Miércoles 10 de enero

 

 

Vayan y tomen posesión de la tierra que yo, el Señor, juré dar a los antepasados de ustedes, es decir, a Abraham, Isaac y Jacob, y a sus descendientes.

Deuteronomio 1,8

Dios mismo le pide al pueblo hebreo que vaya y tome posesión de la tierra prometida.  Dios siempre cumple lo que promete. La Biblia toda, una y otra vez, insta al pueblo de Dios a mirar para atrás y ver cómo en el pasado Dios siempre cumplió con sus promesas.

La rememoración histórica de cómo Dios salva, bendice y protege, es sumamente importante a la vivencia de la fe. ¿Por qué?  Porque, en medio de las dificultades del presente y del futuro mediato o inmediato, recordar cómo Dios hubo actuado en el pasado nos ayuda a seguir poniendo nuestra confianza en él. Un lindo ejemplo es leer cómo en los Salmos se recuerda y se alaba a Dios por la liberación de Egipto.

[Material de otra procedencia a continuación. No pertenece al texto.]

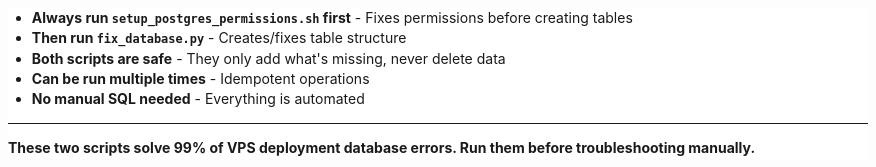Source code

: - **Always run `setup_postgres_permissions.sh` first** - Fixes permissions before creating tables
- **Then run `fix_database.py`** - Creates/fixes table structure
- **Both scripts are safe** - They only add what's missing, never delete data
- **Can be run multiple times** - Idempotent operations
- **No manual SQL needed** - Everything is automated

---

**These two scripts solve 99% of VPS deployment database errors. Run them before troubleshooting manually.**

Y esta es la clave: si Dios nos hubo ayudado, salvado y protegido en el pasado, lo seguirá haciendo en el futuro. Esto es justamente lo que dice Pablo en Romanos 8,32: Si Dios no nos negó ni a su propio Hijo, sino que lo entregó a la muerte por todos nosotros, ¿cómo no habrá de darnos también, junto con su Hijo, todas las cosas? Esto es lo que ciertamente rememoramos en la Santa Cena cuando escuchamos las palabras de Jesús: hagan esto en memoria de mí.

Y esta es mi propuesta de hoy: hagamos el ejercicio de recordar cómo Dios nos ha salvado y protegido en el pasado ¡y demos gracias por ello! Esto nos ayudará a encarar mejor nuestro presente y futuro.